Here's a REST API for managing users, illustrating fundamental principles and HTTP methods:

user-api.ts
// REST route definitions for "users" resource
import express, { Request, Response } from 'express';

const app = express();
app.use(express.json());

// GET /api/users - Retrieve all users
app.get('/api/users', async (req: Request, res: Response) => {
  const users = await db.users.findAll();
  res.status(200).json({
    data: users,
    meta: { total: users.length }
  });
});

// GET /api/users/:id - Retrieve a specific user
app.get('/api/users/:id', async (req: Request, res: Response) => {
  const user = await db.users.findById(req.params.id);
  if (!user) {
    return res.status(404).json({ error: 'User not found' });
  }
  res.status(200).json({ data: user });
});

// POST /api/users - Create a new user
app.post('/api/users', async (req: Request, res: Response) => {
  const newUser = await db.users.create(req.body);
  res.status(201)
    .location(`/api/users/${newUser.id}`)
    .json({ data: newUser });
});

// PUT /api/users/:id - Completely replace a user
app.put('/api/users/:id', async (req: Request, res: Response) => {
  const updated = await db.users.replace(req.params.id, req.body);
  res.status(200).json({ data: updated });
});

// PATCH /api/users/:id - Partially modify a user
app.patch('/api/users/:id', async (req: Request, res: Response) => {
  const updated = await db.users.update(req.params.id, req.body);
  res.status(200).json({ data: updated });
});

// DELETE /api/users/:id - Delete a user
app.delete('/api/users/:id', async (req: Request, res: Response) => {
  await db.users.delete(req.params.id);
  res.status(204).send();
});

Implementation

  1. Identify and model business resources with plural nouns (/users, /products)
  2. Define coherent and hierarchical URI structure to represent relationships
  3. Implement appropriate HTTP methods respecting their semantics (GET idempotent, POST non-idempotent)
  4. Use standard HTTP status codes (200 OK, 201 Created, 404 Not Found, 500 Internal Error)
  5. Define consistent representation format (JSON recommended) with API versioning
  6. Optionally implement HATEOAS for discoverability (hypermedia as the engine of application state)
  7. Configure cache headers (Cache-Control, ETag) to optimize performance
  8. Secure with authentication (OAuth 2.0, JWT) and mandatory HTTPS

Professional Tip

Respect the idempotence principle: GET, PUT, DELETE must produce the same result on multiple calls. Use PATCH for partial updates rather than PUT which replaces the entire resource. Version your API from the start (v1, v2) via URI or headers to facilitate evolution without breaking existing clients.

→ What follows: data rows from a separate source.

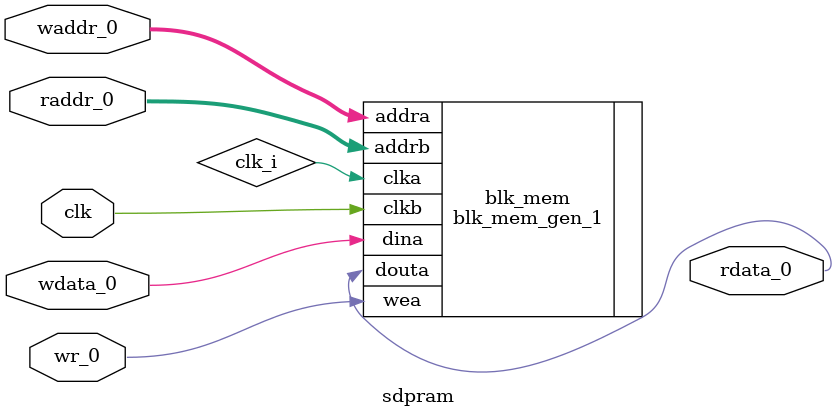
<source format=sv>
module sdpram
#(
  QPRAM_DEPTH = 1,
  QPRAM_PORT0_WIDTH = 1,
  QPRAM_PORT0_ADDR_WIDTH = 32
)
(
  input clk,

  input [QPRAM_PORT0_WIDTH-1:0] wdata_0,
  input [QPRAM_PORT0_ADDR_WIDTH-1:0] waddr_0,
  input wr_0,

  output logic [QPRAM_PORT0_WIDTH-1:0] rdata_0,
  input        [QPRAM_PORT0_ADDR_WIDTH-1:0] raddr_0
);

blk_mem_gen_1 blk_mem
(
 .clka(clk_i),
 .wea(wr_0),
 .addra(waddr_0),
 .dina(wdata_0),

 .clkb(clk),
 .addrb(raddr_0),
 .douta(rdata_0)
);


endmodule

</source>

  • Swagger/OpenAPI for REST API documentation and specification
  • Postman and Insomnia for API testing and development
  • Express.js, FastAPI, Spring Boot as REST backend frameworks
  • Axios, Fetch API for consuming REST APIs client-side
  • RESTful API Modeling Language (RAML) for API design
  • JSON Schema for payload validation

REST remains the dominant architecture for public web APIs thanks to its simplicity and universal adoption. While alternatives like GraphQL gain popularity for specific use cases, REST offers an excellent balance between performance, maintainability, and standardization for most projects. Its alignment with HTTP standards makes it a strategic choice for interoperable and scalable systems.